We should investigate further and possibly replace the switch.

Event Timeline

faidon raised the priority of this task from to High.
faidon updated the task description. (Show Details)
faidon added a subscriber: faidon.
faidon set Security to None.

@Cmjohnson, how much time do you think it would take you to unrack C4, rack a replacement and move all the connections?

The steps for this are:

What's surprisingly missing from the list is the fact that we also need to make sure we have the same JunOS version on the replacement switch beforehand, right before we reset it to factory defaults.

(in any case, suffice to say, this needs further planning)

The racking portion will only take 15 minutes...that's removing the old switch and replacing with a new switch. The current JunOS version on asw-c5 is JUNOS 11.4 R6.5. I went to the Juniper support page and can download the correct version if needed and install prior to swapping the switch. I will update task with the replacement switches OS version.

Worth noting is the current JunOS versions are 12.3.

I will switch the hadoop active namenode from analytics1001 to analytics1002 (which is in another rack) before this replacement action is taken.
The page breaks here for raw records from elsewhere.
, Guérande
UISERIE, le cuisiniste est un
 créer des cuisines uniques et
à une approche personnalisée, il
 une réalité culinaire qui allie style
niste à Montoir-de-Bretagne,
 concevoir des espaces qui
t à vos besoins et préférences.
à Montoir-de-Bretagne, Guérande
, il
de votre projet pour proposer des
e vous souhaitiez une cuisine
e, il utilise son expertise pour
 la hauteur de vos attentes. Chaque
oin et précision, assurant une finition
It may have been a typo, but @Cmjohnson reported the version number for asw-c5 instead of c4, so I have confirmed that every switch in that row is running 11.4R6.5.
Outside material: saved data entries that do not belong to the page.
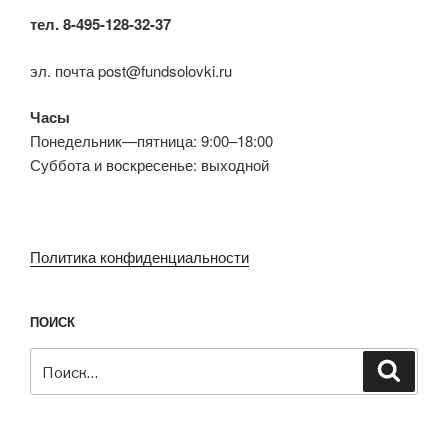
тел. 8-495-128-32-37
эл. почта post@fundsolovki.ru
Часы
Понедельник—пятница: 9:00–18:00
Суббота и воскресенье: выходной
Политика конфиденциальности
ПОИСК
Искать:
Поиск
Restoring the backup switch to factory config.

The current OS of the backup switch is
Hostname: asw-a-eqiad
Model: ex4200-48t
JUNOS Base OS boot [10.4R3.4]
JUNOS Base OS Software Suite [10.4R3.4]
JUNOS Kernel Software Suite [10.4R3.4]
JUNOS Crypto Software Suite [10.4R3.4]
JUNOS Online Documentation [10.4R3.4]
JUNOS Enterprise Software Suite [10.4R3.4]
JUNOS Packet Forwarding Engine Enterprise Software Suite [10.4R3.4]
JUNOS Routing Software Suite [10.4R3.4]
JUNOS Web Management [10.4R3.4]

@Cmjohnson, can you plug the switch somewhere on a console port? Also, if you're absolutely sure it's zero'ed (the above still has a "hostname" so it doesn't look it is!), also plug the ethernet management port somewhere.

Other than that, I've pinged affected folks and asked for the best window for a downtime.

Services definitely affected would be: EventLogging, Phabricator, Graphite, Logstash, udp2log, stat1003, webperf, releases, labsdb1006/7, osmium. Hosts under clustered services that would be affected but not incur a downtime would be rdb1001, analytics1001, ganeti1001/2, rcs1001, lead.

We've agreed for a maintenance window of replacing the switch: Wednesday May 6th, 13:00 UTC.

The current version of asw-c4-eqiad is 11.4 R6.5...the download on the juniper site is 11.4 R6.6.

11.4R6.5 for both EX4200 and EX4500 are now available on our server.

Upgrade has been completed

  • JUNOS 11.4R6.5 built 2012-11-28 20:02:31 UTC

S/N is
Item Version Part number Serial number Description
Chassis BP0211500170 EX4200-48T

OK, I also request virtual-chassis mode mixed the switch and rebooted it to handle it being added into a mixed VC.

The steps for tomorrow would be:

  1. @Cmjohnson and myself ping each other on IRC at 13:00 UTC to coordinate the go/no-go
  2. Current C4 switch is powered-off and subsequently unplugged
  3. set virtual-chassis member 4 serial-number BP0211500170 is executed & commited on asw-c-eqiad (the remaining stack)
  4. The new C4 switch gets connected to the rest of the stack using only one of the VCPs
  5. The new C4 switch is powered on
  6. The second VCP gets connected to the stack
  7. The ports are moved from the old switch to the new one.

I'll perform step (2) to minimize downtime while Chris plugs/racks. I'll also be checking logs during each of those steps.

Switch replacement is done. End-to-end downtime for the affected hosts was ~20mins, starting at 13:01 UTC, well within our window.